Unlike the day before my birth I can remember the day before my sixteenth birthday with painful clarity. I can see it as sure as the sky above and the sea below, laying there clutching my body in pain- it is hard not to forget. My chest held a vice-like grip on my lungs and each rib pierced me like a surgical needle with every breath I drew. This was never how I envisaged the penultimate day to my oh-so-sweet sixteenth. Struggling, labouring over every breath like it was my last but this was no melodramatic teenage sitcom, this was real and it hurt. The day before it was my hips; that day it was my chest and tomorrow, it could be my head. At least that is what it felt like. This time, however, it was worse: my head was pounding as though someone was taking a sledgehammer to my skull. People who spend their time constantly in pain say that they relish it - the pain that is. They say it keeps them alive and keeps them sane - it allows them to feel. I don't. The pain well and truly hurts - it aches. When I wake up in the morning, I don't lay there and say 'another day to breath shallow breaths; another day to walk on aching hips; to nurse a migraine; to fall on weak ankles - praise the Lord for I feel pain.' No! Why on earth would I do that? Sleeping with a pair of cold grey crutches resting against the wall, just in case I wake up and I can't get out of bed, is not something that I relish and it is not something I am thankful for - not in the slightest.
Don't get me wrong I am most definitely not complaining; I just have to live with the fact that pain happens to be a defining feature in my tale but that doesn't make it a sad one.
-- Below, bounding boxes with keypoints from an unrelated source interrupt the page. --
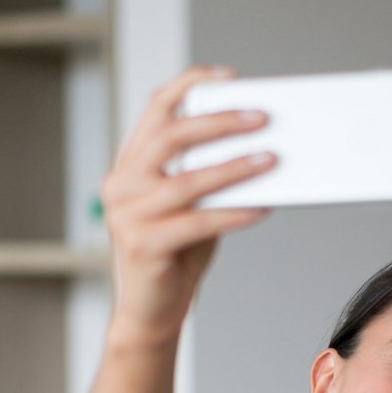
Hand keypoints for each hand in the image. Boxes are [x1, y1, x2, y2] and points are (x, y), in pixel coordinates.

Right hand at [100, 65, 275, 349]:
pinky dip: (235, 212)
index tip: (226, 77)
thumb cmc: (173, 258)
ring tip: (271, 160)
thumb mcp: (186, 209)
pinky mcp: (144, 246)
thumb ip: (204, 178)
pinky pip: (199, 222)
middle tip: (261, 118)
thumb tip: (256, 150)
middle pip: (170, 137)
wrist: (149, 315)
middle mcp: (120, 185)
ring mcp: (127, 216)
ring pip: (188, 180)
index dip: (188, 86)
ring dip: (235, 168)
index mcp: (127, 168)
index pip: (154, 112)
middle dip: (220, 122)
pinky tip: (263, 206)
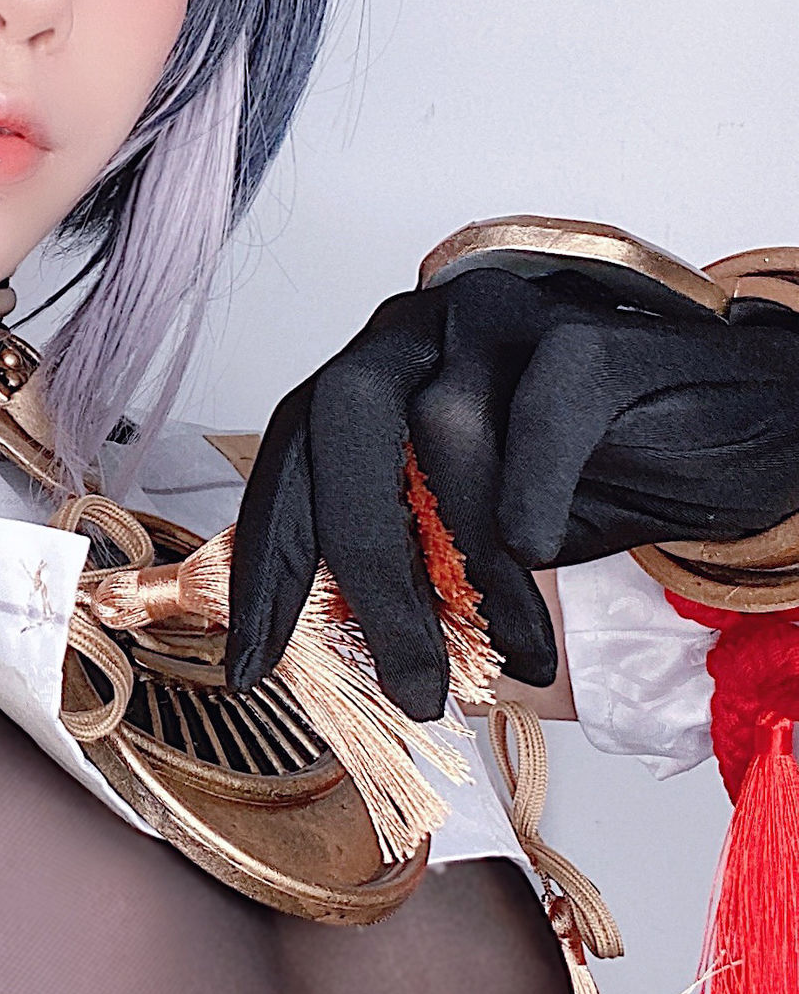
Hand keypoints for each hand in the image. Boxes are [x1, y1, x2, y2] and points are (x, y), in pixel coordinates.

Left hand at [224, 264, 798, 720]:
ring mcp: (505, 312)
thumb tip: (319, 654)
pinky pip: (546, 403)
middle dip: (363, 566)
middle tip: (405, 681)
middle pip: (344, 424)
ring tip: (512, 648)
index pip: (291, 454)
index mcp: (375, 373)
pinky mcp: (592, 328)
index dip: (266, 560)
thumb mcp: (474, 537)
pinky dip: (535, 488)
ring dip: (473, 561)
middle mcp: (422, 326)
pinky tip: (543, 549)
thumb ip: (401, 562)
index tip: (252, 664)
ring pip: (445, 423)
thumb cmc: (595, 480)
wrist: (741, 438)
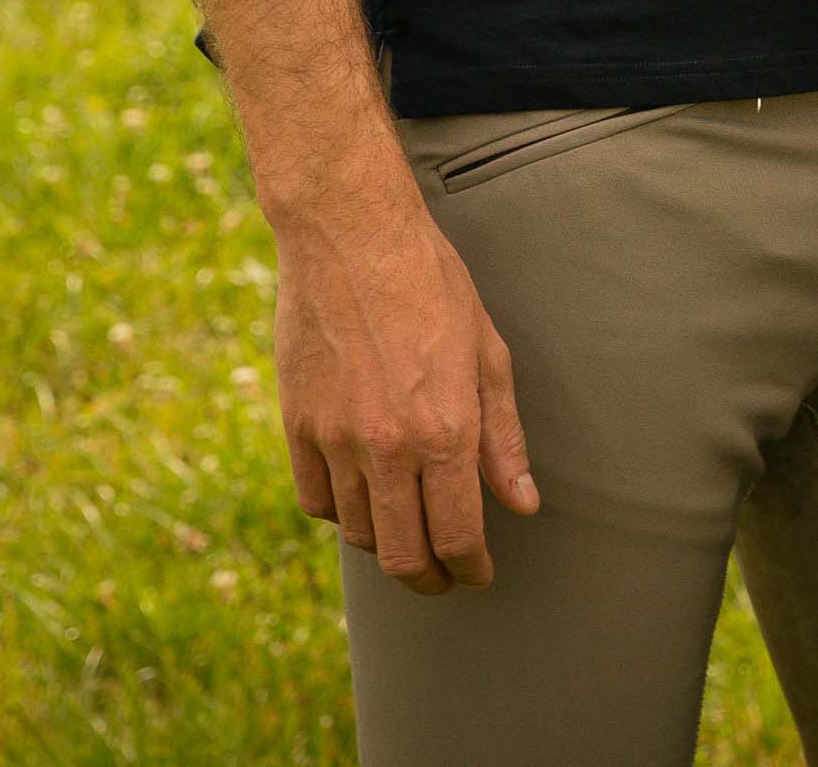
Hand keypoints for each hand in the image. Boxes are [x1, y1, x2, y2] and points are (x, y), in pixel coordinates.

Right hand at [270, 167, 537, 594]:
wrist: (351, 238)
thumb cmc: (432, 286)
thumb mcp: (488, 354)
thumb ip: (504, 437)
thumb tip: (522, 503)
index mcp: (445, 429)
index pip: (457, 535)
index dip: (471, 569)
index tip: (479, 575)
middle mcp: (387, 446)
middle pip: (402, 554)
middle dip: (429, 579)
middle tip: (445, 578)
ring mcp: (335, 439)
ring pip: (357, 533)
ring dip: (386, 546)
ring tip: (410, 535)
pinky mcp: (295, 426)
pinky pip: (316, 500)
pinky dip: (341, 514)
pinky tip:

Everyone feels pain at some point in their life: emotional pain from bereavement; physical pain from injury or illness; mental pain from stress - they are all defining and shaping moments and thus play an instrumental part in our life at some point whether that be in the past; in living memory or even something that we are yet to experience. A famous philosopher Jeremy Bentham once said that two things dictate life - pain and pleasure - and we avoid the former and seek the latter but I feel he didn't quite understand that sometimes we must live through the pain and suffering to reach the pleasures in life. I know that there are worse hardships to go through in life than what I deal with and I am content to live out my days as an ordinary, pain feeling human that leads a mundane life. I am proud to be normal - it is what makes me who I am; my normality is my defining feature.
I find the same endearing quality within the humble day before; it's unassuming nature is what allows it to play such a monumental role in one's life. The day before is so riddled with normality it is truly the only day that can give an accurate portrayal of the ins and outs of what defines us. I don't believe that there is a more truthful depiction of one's character than how they act when no one is looking. Our behaviour when we are out of the spotlight - when we occupy our day with what is normal - is possibly the one and only true representation of ourselves and what our life is like. That is what makes the day before so special, the day before my birth and my sixteenth couldn't be more different: in one I was an infant cocooned in my mother's womb, safe and secure, and the other, I was in deep and intense pain. However, these two somewhat ordinary days are two defining moments in my story. In essence, these normal days make me who I am: an ordinary girl who is proud to be normal.